### [Explore the material]
[1] Say whether each statement agrees with the Ian Collins profile below, answering yes or no and quoting the deciding words of the text. (a) Collins started his broadcasting career at Invicta FM in Kent. (b) Collins hosted Ian Collins: Unbranded from 1995 to 2002. (c) In 2004, Collins replaced Tommy Boyd on the mid-morning show.
[2] Rewrite the passage of the Ian Collins profile starting at "From 1995 to" and ending at "with Mike Parry.", swapping "overnight" for "breakfast".

Top of Study text

- Born: 25 October 1966 (age 59) Scunthorpe, Lincolnshire, England
- Career
- Style: Topical interaction
- Country: England
- Website: iancollins.com

= Ian Collins (broadcaster) =

British broadcaster (born 1966)

Ian Collins (born 25 October 1966) is a British radio and television presenter, journalist, and author. He hosts the weekday afternoon programme on Talk.

== Career ==

=== Radio ===

Collins began his broadcasting career at Invicta FM in Kent. In 1995, he joined the newly launched Talk Radio UK, later rebranded as Talksport.

From 1995 to 2002, he presented the overnight programme Ian Collins and the Creatures of the Night. He subsequently hosted the late-night weekend programme Ian Collins: Unbranded from 2002 to 2004, succeeding Tommy Boyd. In 2004, he replaced Mike Dickin on the mid-morning show and for a period co-presented with Mike Parry.

Bottom of Study text
Top of Information supplied

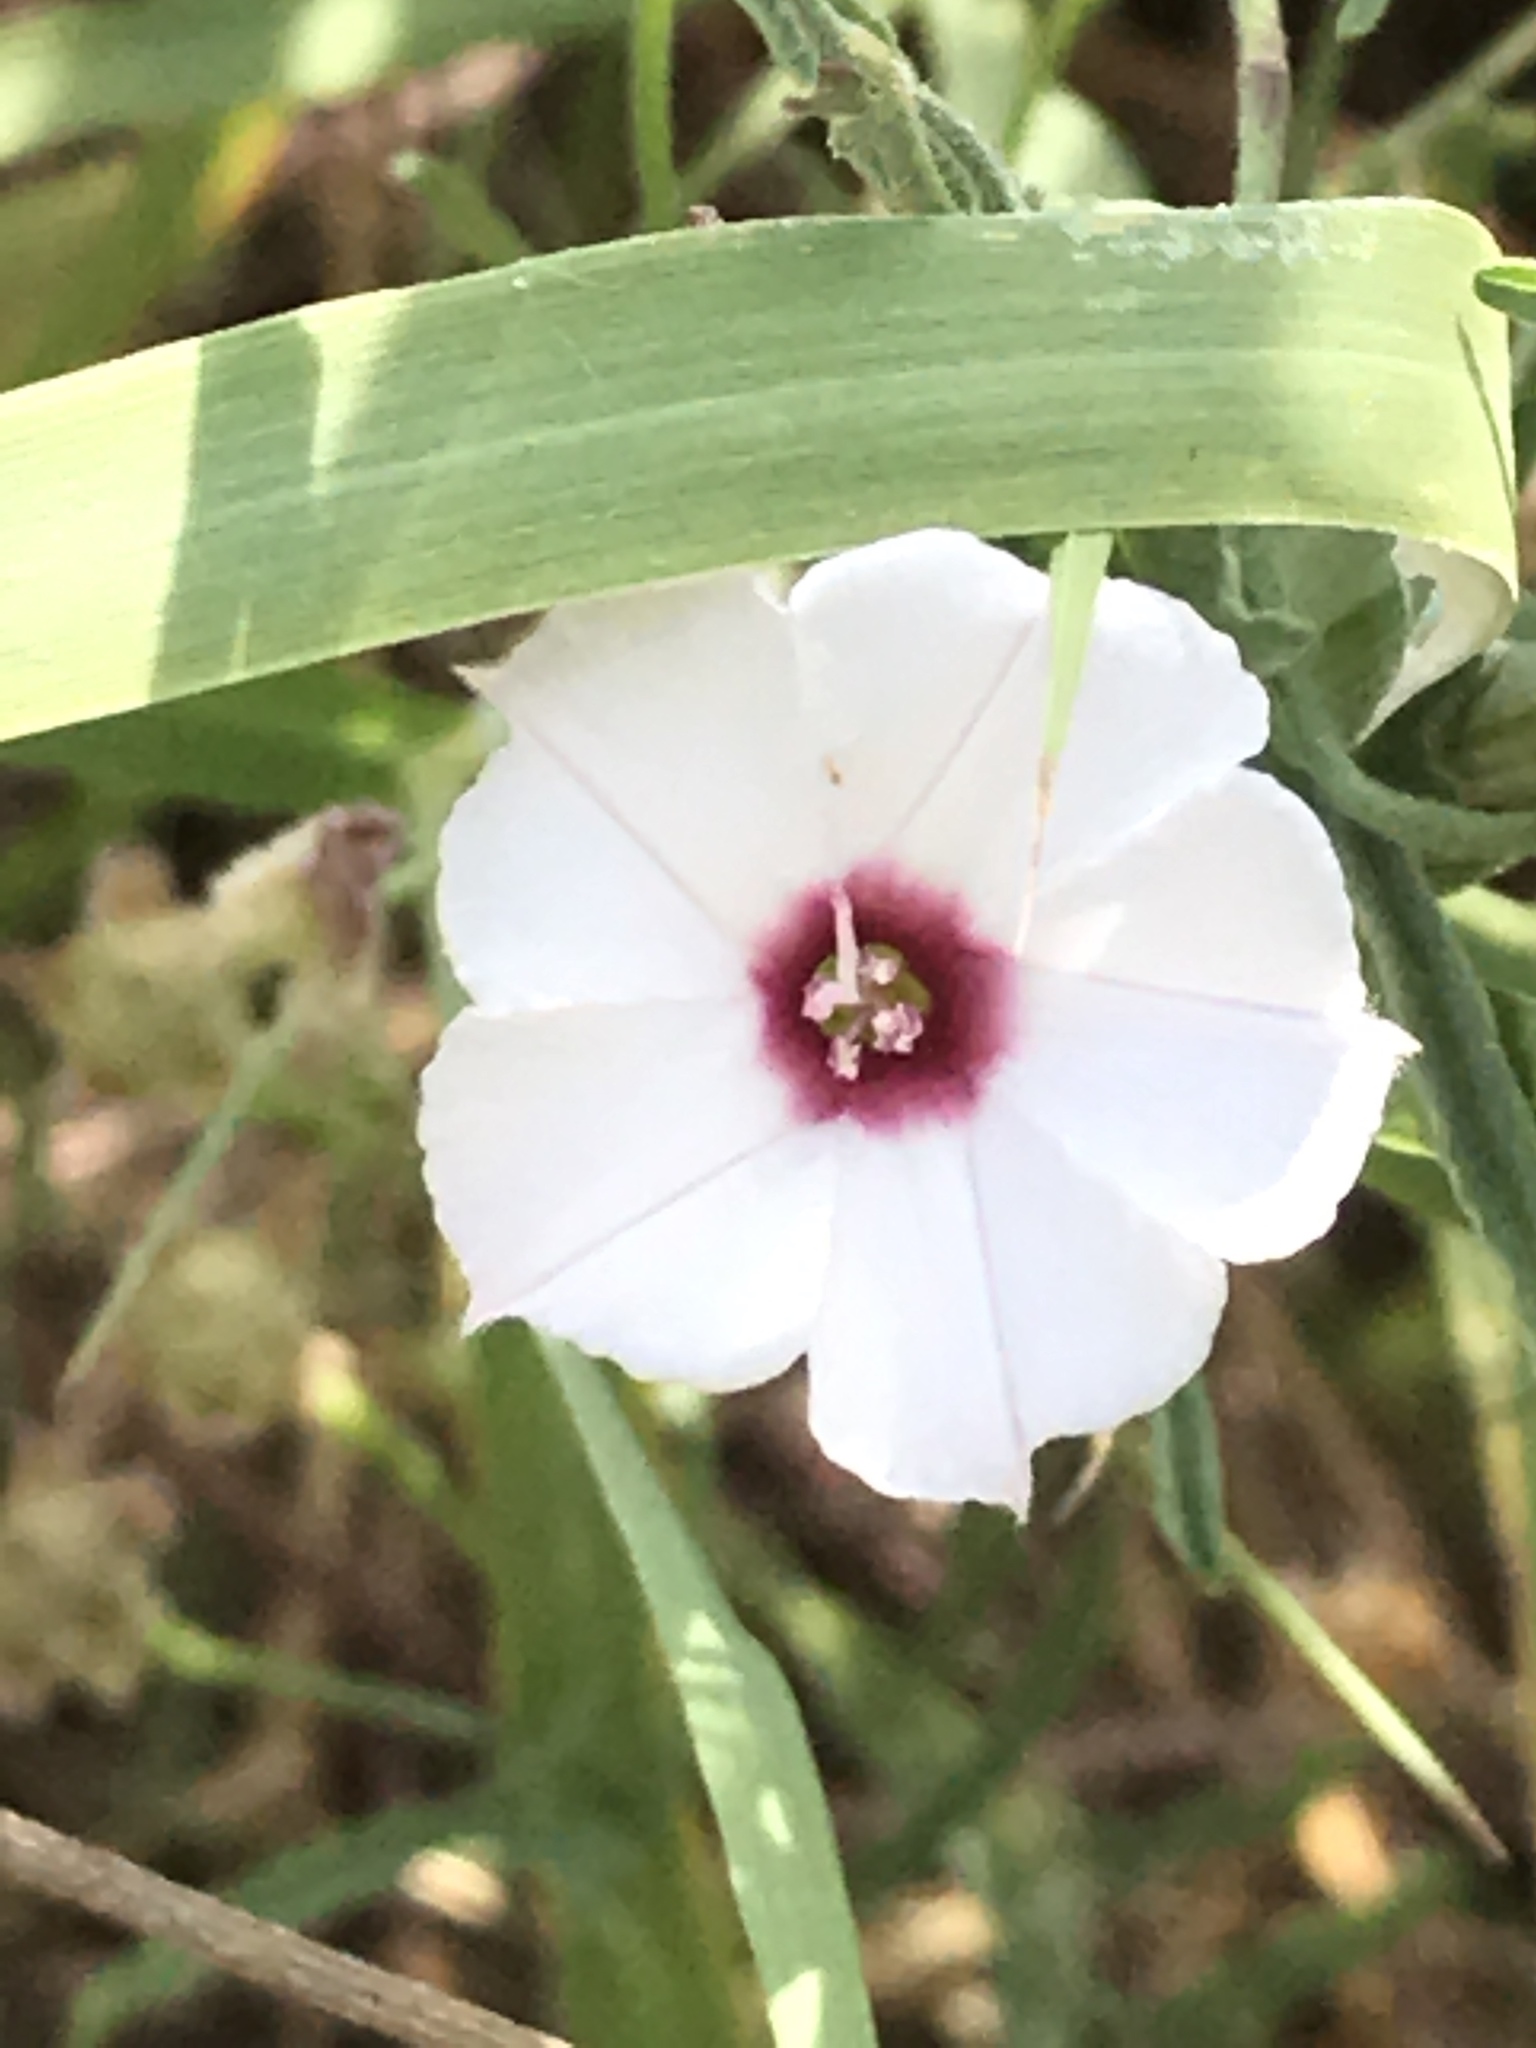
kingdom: Plantae
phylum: Tracheophyta
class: Magnoliopsida
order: Solanales
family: Convolvulaceae
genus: Convolvulus
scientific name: Convolvulus equitans
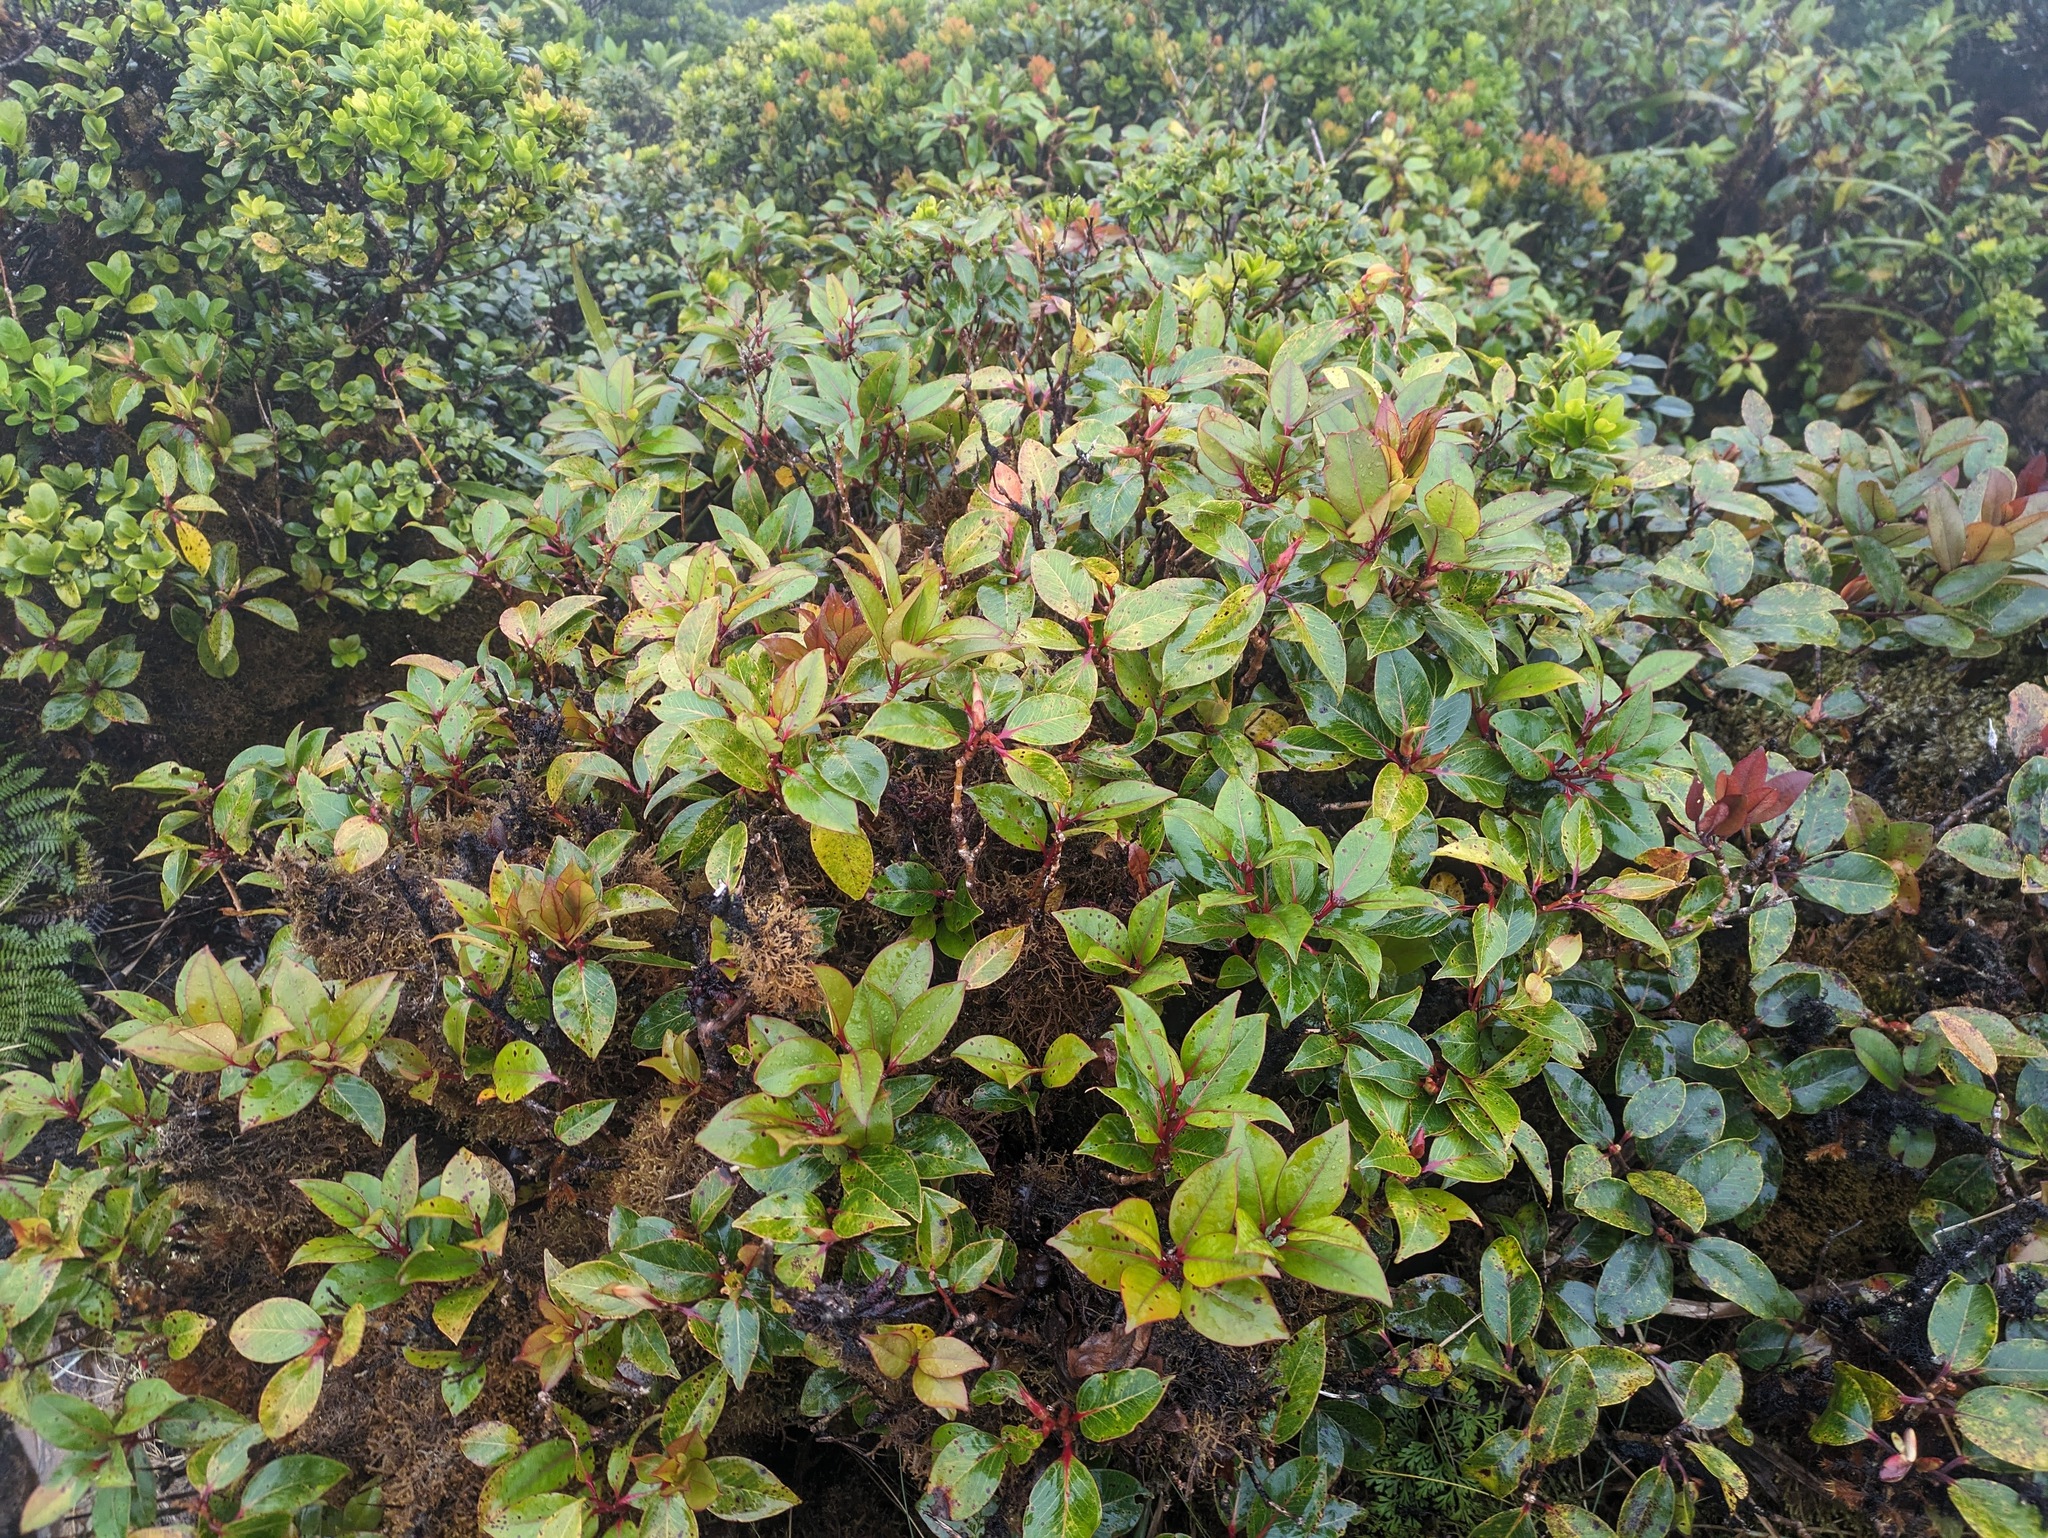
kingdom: Plantae
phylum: Tracheophyta
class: Magnoliopsida
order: Myrtales
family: Myrtaceae
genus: Metrosideros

Bottom of Information supplied

### [Answers by item number]
[1]
(a) Yes: "Collins began his broadcasting career at Invicta FM in Kent."
(b) No: "He subsequently hosted the late-night weekend programme Ian Collins: Unbranded from 2002 to 2004"
(c) No: "In 2004, he replaced Mike Dickin on the mid-morning show"

[2]
From 1995 to 2002, he presented the breakfast programme Ian Collins and the Creatures of the Night. He subsequently hosted the late-night weekend programme Ian Collins: Unbranded from 2002 to 2004, succeeding Tommy Boyd. In 2004, he replaced Mike Dickin on the mid-morning show and for a period co-presented with Mike Parry.